Women who smoked cigarettes raised their risk of developing RA by 30 percent in one Harvard study of 121,700 nurses. Smoking doubled the risk of the disease in another study of 30,000 women. Tobacco may provoke immune system changes that lead to an attack joints, Swedish researchers say. The good news women who had quit smoking had no extra risk after 10 years.
Get More Vitamin D
If you’re running low on the “sunshine vitamin,” your joints may be at risk. Vitamin D, produced by your skin upon exposure to the sun, may help keep the immune system healthy and protect joints from wear-and-tear damage by strengthening nearby bone, too. When researchers tracked men and women whose knees showed signs of osteoarthritis, those who took in above-average amounts of D from food and supplements were in a better shape eight years later than those who didn’t. Vitamin D may protect against RA as well. When researchers at the University of Iowa followed 29,368 women ages 55 to 69 for 11 years, they found that women who got less than 200 IU of from food or supplement were 33 percent more likely to develop the disease.

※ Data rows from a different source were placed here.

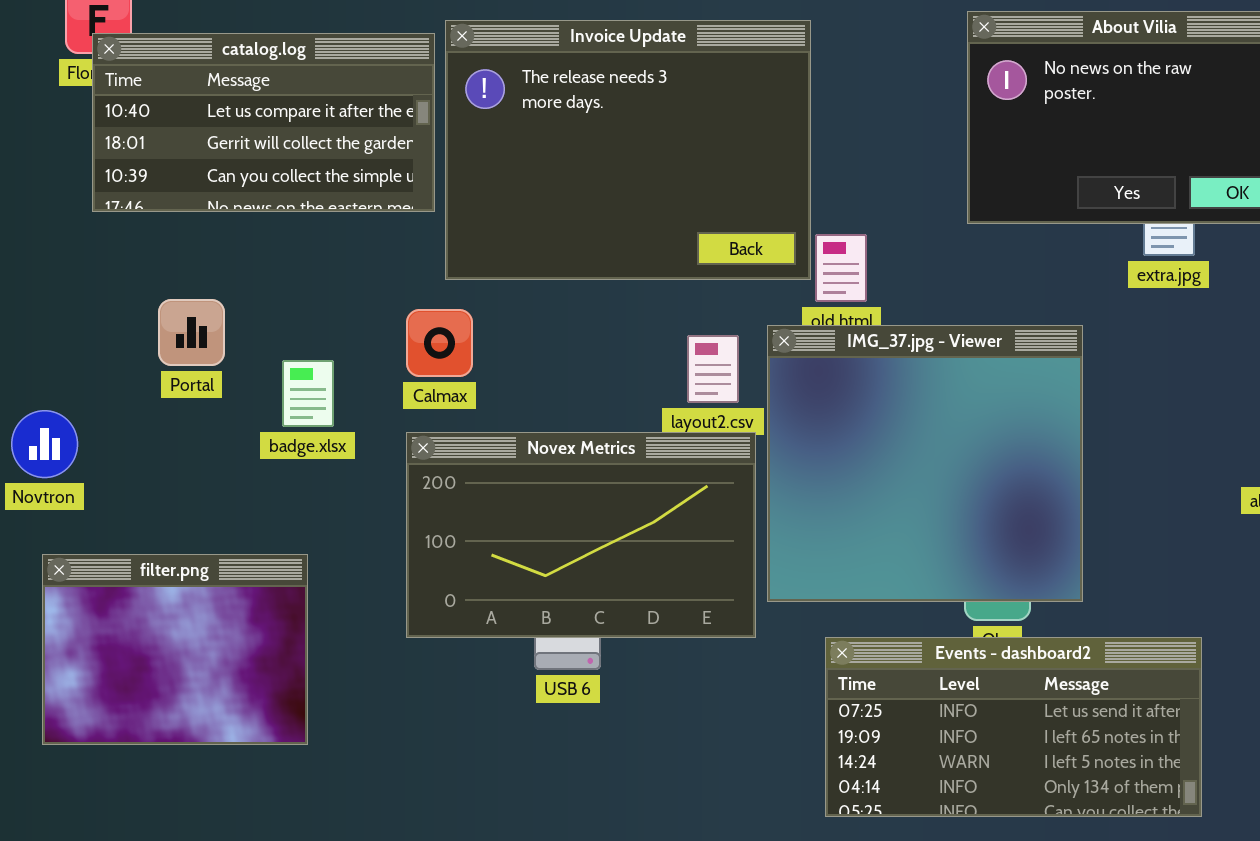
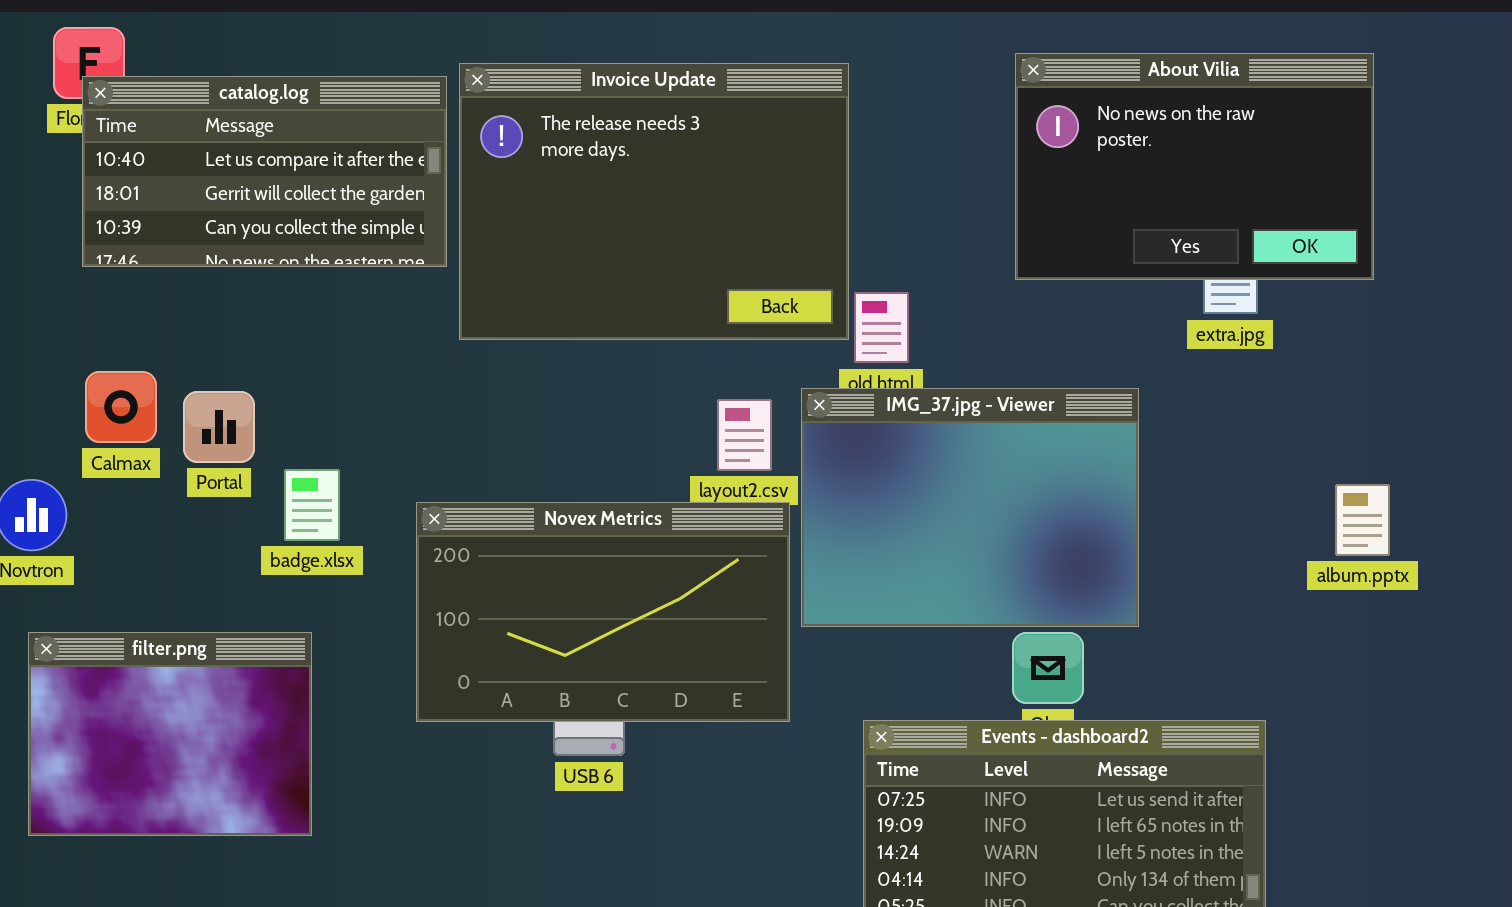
Portal: [158,299,225,366] -> [183,391,255,463], moved
Calmax: [406,309,473,377] -> [85,371,157,443], moved
IMG_37.jpg - Viewer: [767,325,1083,602] -> [801,388,1139,627], resized
badge.xlsx: [282,360,334,427] -> [284,469,340,541], moved

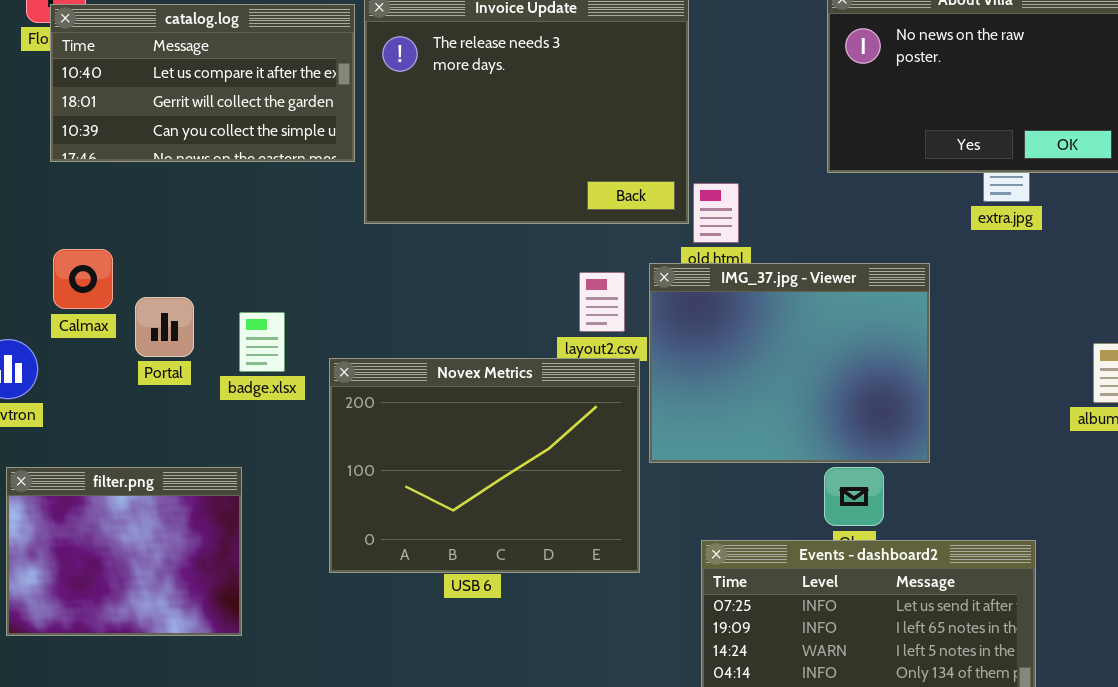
Portal: [183,391,255,463] -> [135,297,194,357], moved
badge.xlsx: [284,469,340,541] -> [239,312,285,372], moved
Novex Metrics: [416,502,790,722] -> [329,358,640,573], resized

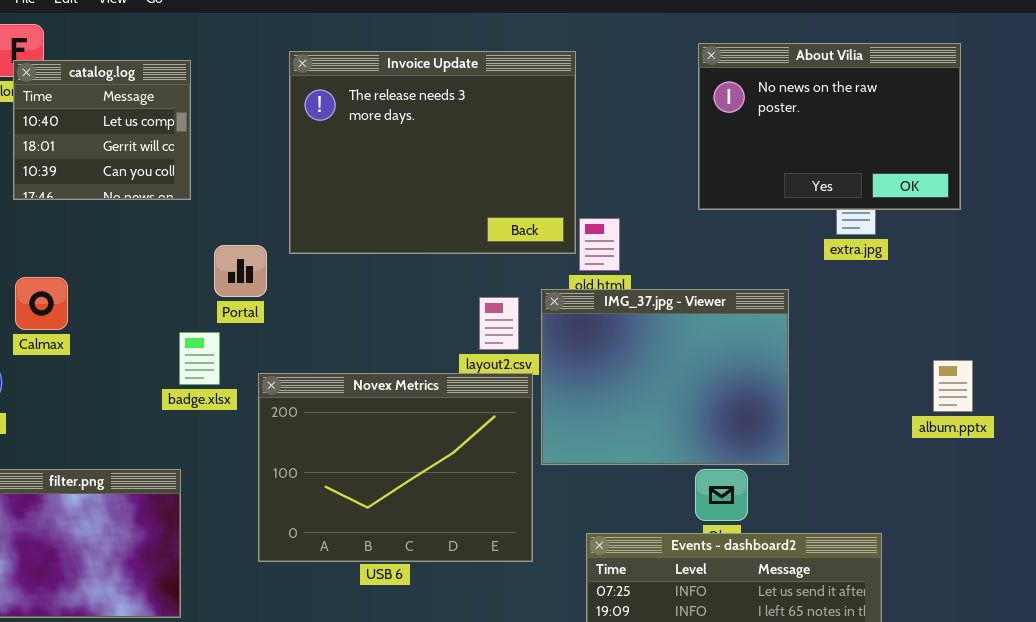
catalog.log: [50,4,355,162] -> [13,60,191,200], resized
Portal: [135,297,194,357] -> [214,245,267,297], moved

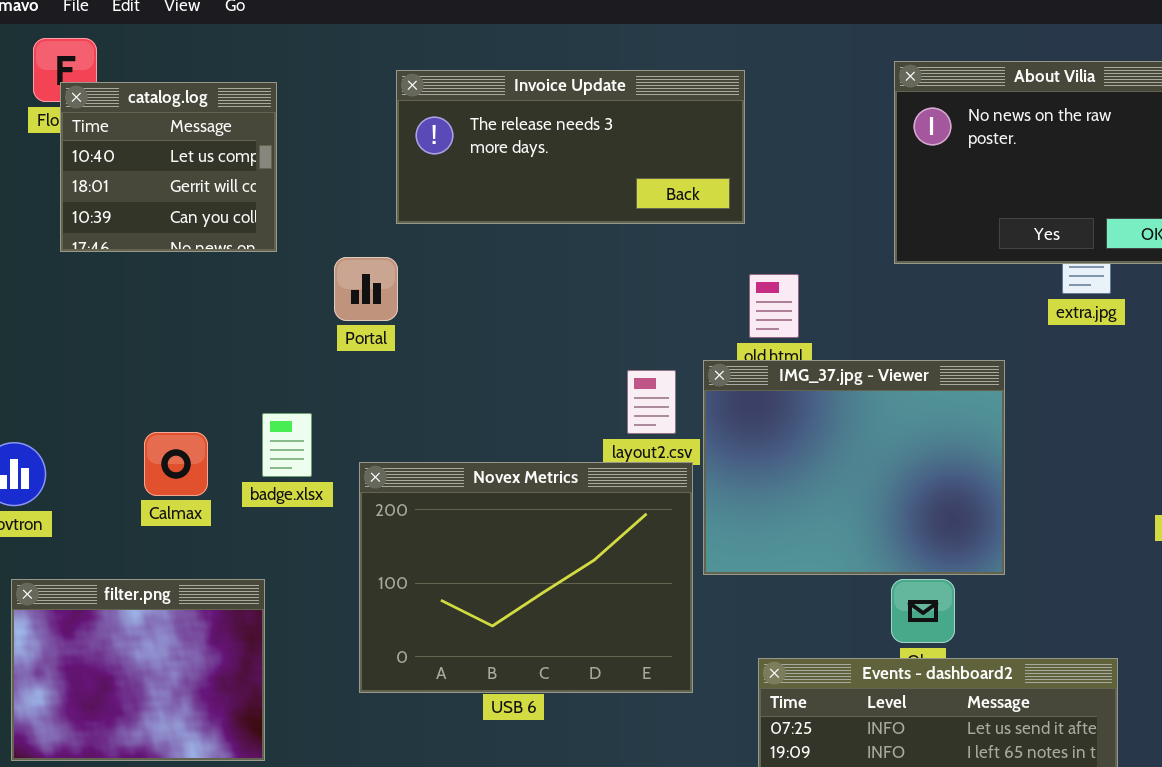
Invoice Update: [289,51,576,254] -> [396,70,745,224], resized
Portal: [214,245,267,297] -> [334,257,398,321], moved
Calmax: [15,277,68,330] -> [144,432,208,496], moved

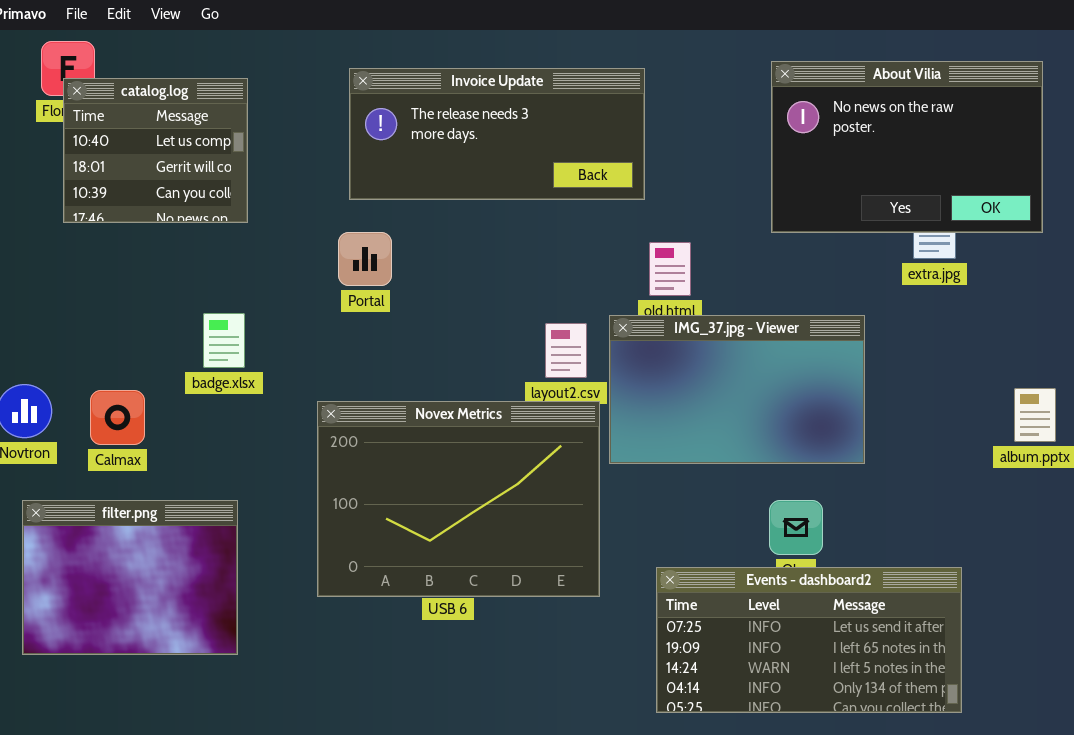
Portal: [334,257,398,321] -> [338,232,392,286], moved
IMG_37.jpg - Viewer: [703,360,1005,575] -> [609,315,865,464], resized
badge.xlsx: [262,413,312,477] -> [203,313,245,368], moved
Calmax: [144,432,208,496] -> [90,390,145,445], moved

At press time, the US Institute of Medicine recommendation was 400 IU of D per day for people ages 50 to 70 and 600 IU per day after age 70, although many experts were lobbying to have the guild lines revised upward, and some recommended 1,000 IU per day. Getting up to 2,000 IU per day is considered safe.
You’ll probably need a supplement to get you there. Unless you’re eating fatty fish like salmon of mackerel every day (3.5 ounces of either contains about 350 IU of D), it’s awfully tough to get enough from food. (A glass of fat-free milk, another good source, has just 98 IU.) And while your body makes D from sunlight, if you can’t see your shadow, the rays probably aren’t strong enough. What’s more, after age 50, your body simply makes less D from sunlight.
Eat Colorful Foods
If it’s red, orange, blue, or green, chances are it’s loaded with antioxidants, compounds that neutralize rogue molecules called free radicals that are thought to interfere with cartilage repair and rebuilding. Sweet, juicy mangoes, peaches, oranges, and watermelons are packed with betacryptoxanthin, a tongue-twisting antioxidant and one of a pair of joint-pampering compounds that lower the risk of arthritis by an impressive 20 to 40 percent a University of Manchester, United Kingdom study of 25,000 people. The other antioxidant, zeaxanthin, is found in spinach, sweet corn, peas and orange peppers. People with the highest blood levels of both of these antioxidants cut their arthritis risk even further, by 50 percent.
Good old vitamin C is joint friendly, too. Eating plenty of strawberries, oranges, red bell peppers, and broccoli – all loaded with C – could help slow the development of knee pain if you already have osteoarthritis, say Boston University researchers. In one study, people who got the most C were three times less likely to have arthritis knee pain than people who got the least.